#### Given request:
Could you rewrite the stretch from the line containing "order: Lamiales" through the end of the rows, changing "scientific name" to "binomial" and leaving everything else untouched? Leave the pictures out of your answer.

#### Stored rows:

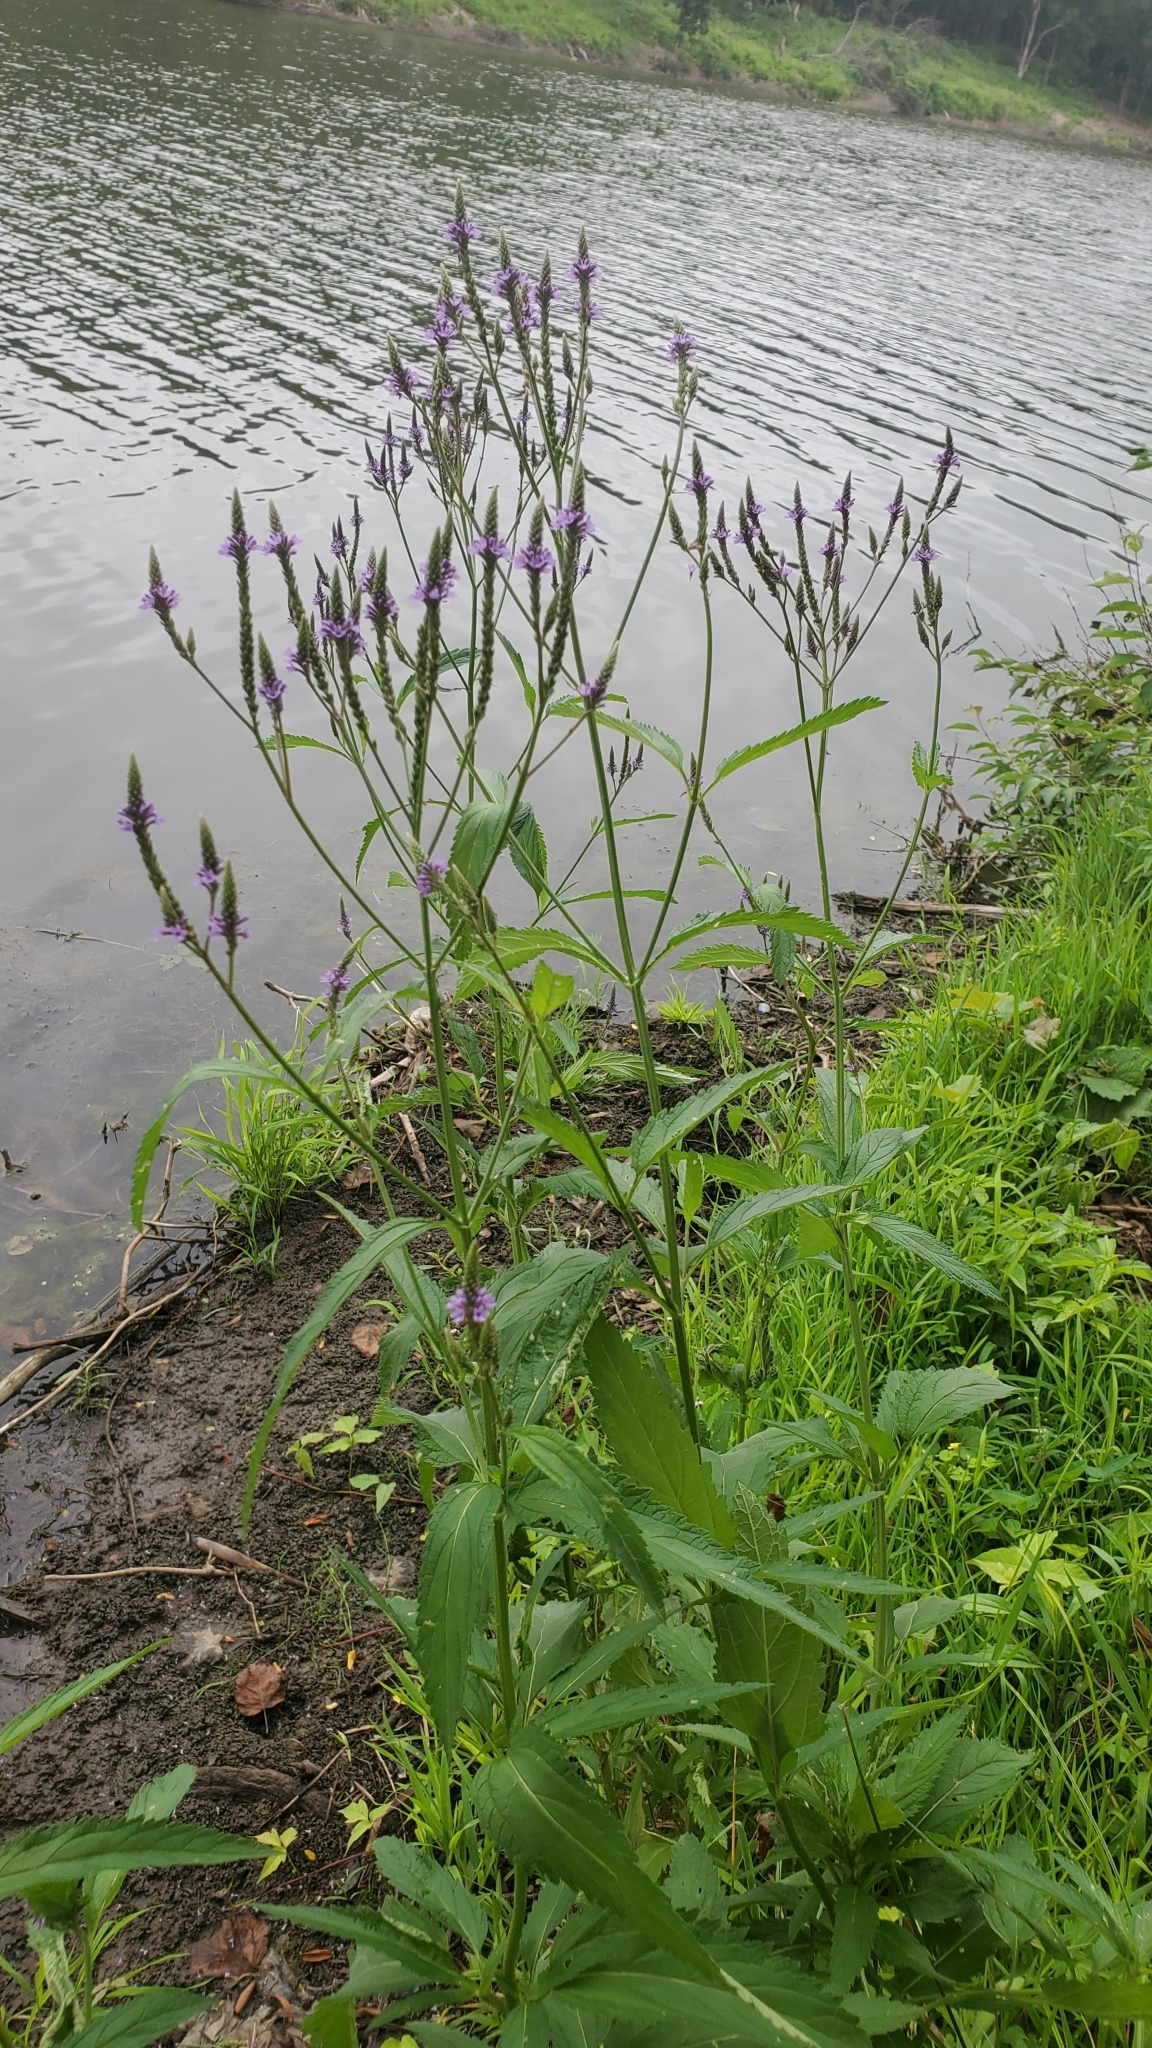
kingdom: Plantae
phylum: Tracheophyta
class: Magnoliopsida
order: Lamiales
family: Verbenaceae
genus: Verbena
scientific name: Verbena hastata
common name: American blue vervain
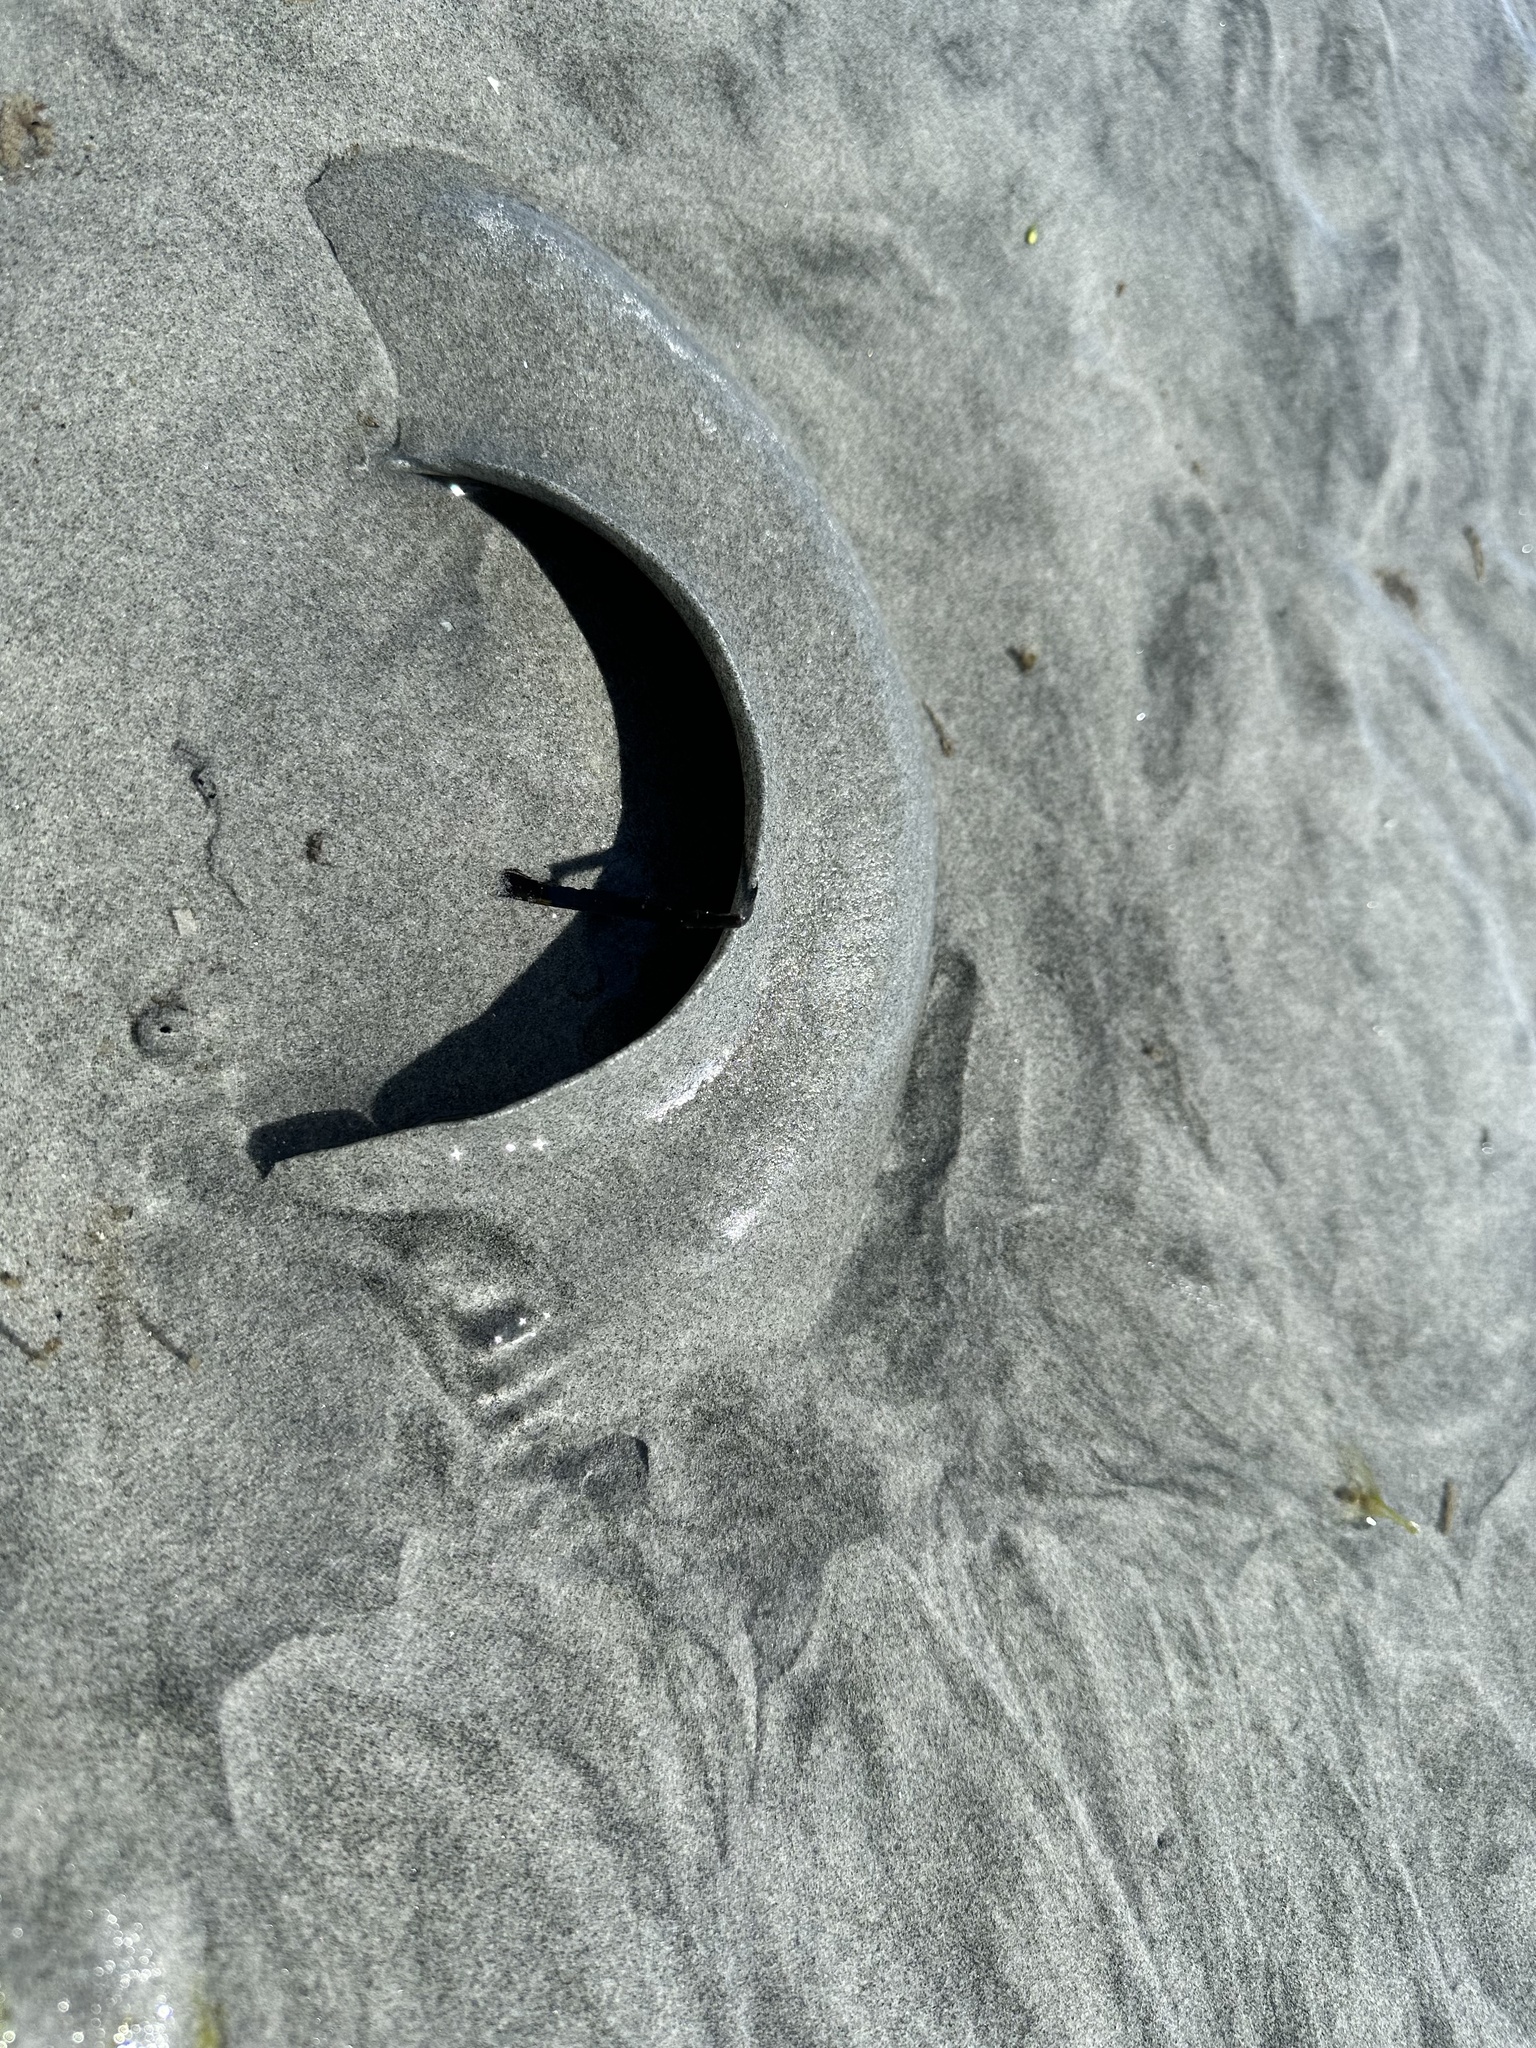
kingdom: Animalia
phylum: Mollusca
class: Gastropoda
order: Littorinimorpha
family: Naticidae
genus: Neverita
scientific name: Neverita lewisii
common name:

#### Reply:
order: Lamiales
family: Verbenaceae
genus: Verbena
binomial: Verbena hastata
common name: American blue vervain
kingdom: Animalia
phylum: Mollusca
class: Gastropoda
order: Littorinimorpha
family: Naticidae
genus: Neverita
binomial: Neverita lewisii
common name:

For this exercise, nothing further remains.